President Lee Myung-bak receives regular briefings from ministries and government agencies. The briefings take place on Saturday as well, usually at 7:30 am. The Ministry of Gender Equality debriefed the president on March 22, and the Ministry of Public Administration and Security made its Saturday morning report on March 15. Ministers and civil servants alike are experiencing hardship because of the early bird president.
Briefings are sometimes held at local offices to show residents how the president practices hands-on pragmatism, but some think the real purpose behind those briefings are the upcoming general elections. Efficiency is questionable when dozens of government officials leave the main office and travel to local areas for briefings.
Going to all this trouble is understandable as long as the briefings include substantial contents. Let’s look at the examples of three ministries.
First, Minister of Gender Equality Byun Do-yoon gave a briefing on Saturday using the theme “women-driven future and equal society.” Minister Byun chose a decent topic but lacked new or specific ideas. Abolishment of the Ministry of Gender Equality has been proposed before.
While Byun could have used the opportunity to make an argument for why the ministry needs to be continued, she instead made a slip of the tongue.
Over the case of a rat’s head found in a pack of shrimp crackers, she said that when she was at the Ministry of Labor, she heard that fried rats are good for health.
Even if she was joking, her rhetoric was enough to embarass people.
Second, Minister of Education, Science and Technology Kim Doh-yeon gave a briefing on reviving education and strengthening science and technology on March 20 in Daejeon.
The citizens had high hopes for him since the government emphasizes a competitive edge in education and declared that it would cut private education costs by half.
Yet, the briefing did not address the reinforcement of English education in the public school curriculum or the operation of 100 independent private schools.
It was limited to the basic discussion of expanding English classes, preparing the legal grounds to do so by the end of the year and expanding science research.
The minister’s leadership on establishing a teacher evaluation system was especially disappointing.
The teacher evaluation system was an issue pursued during the Roh Moo-hyun administration but it did not take off because the National Assembly did not pass the bill.
But the minister’s briefing was confined to preparing legal grounds to implement a test evaluation system.
The self-proclaimed engineer failed to propose solid plans on how to solve complicated problems in education and science.
Third, Environment Minister Lee Maan-ee gave a briefing on March 21 in Gwangju.
He was made a minister after the previous niminee resigned due to alleged real estate speculation.
He claimed that 350,000 new jobs can be created by helping environmental companies grow to a 67 trillion won ($66 billion) industry and helping it claim 7 percent of the 965 trillion won international environmental market by 2012.
With the economy so sluggish, it was a tempting proposal.
He listed several action plans.
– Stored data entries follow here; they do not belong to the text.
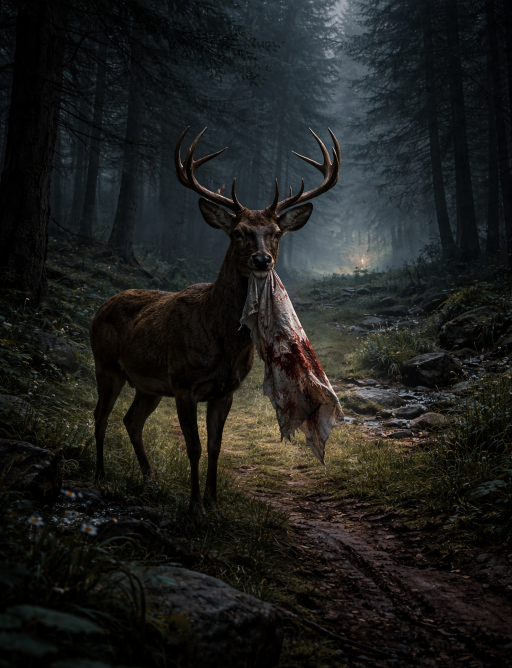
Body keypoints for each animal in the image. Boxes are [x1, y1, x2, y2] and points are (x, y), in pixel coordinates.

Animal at [90, 127, 341, 513]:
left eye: (276, 233)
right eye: (238, 232)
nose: (261, 259)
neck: (219, 337)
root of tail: (101, 306)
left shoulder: (226, 390)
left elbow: (214, 447)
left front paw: (215, 502)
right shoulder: (183, 384)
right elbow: (193, 447)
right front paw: (195, 505)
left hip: (148, 385)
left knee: (131, 421)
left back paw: (151, 479)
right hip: (107, 365)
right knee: (100, 416)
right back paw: (101, 474)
Nevertheless, they were merely a catalog of rosy promises such as increased investment in research and development, strengthening domestic demand and assisting advancement overseas.
On the urgent issues such as abiding by obligatory greenhouse gas reductions, he proposed “maintaining current emission levels” as a countermeasure.
President Lee must have been frustrated as well when he said, “When I receive briefings from various ministries, I see how civil servants understand problems. However, they cannot put solutions into practice. A road map is not so important in the new administration. What we need is an action plan, not redundant discussions.”
He is right about that.
Yet, the ministers and the civil servants seem to be having trouble switching to a new mode. The briefings are to continue this week.
The ministers have yet to move the hearts of the people even though they report early on weekdays and work weekends.
What’s important is not form but substance. Civil servants will change their behavior when ministers provide a good example.
Citizens are closely watching ministers whose appointments were controversial.

*The writer is a deputy city news editor of the JoongAng Ilbo.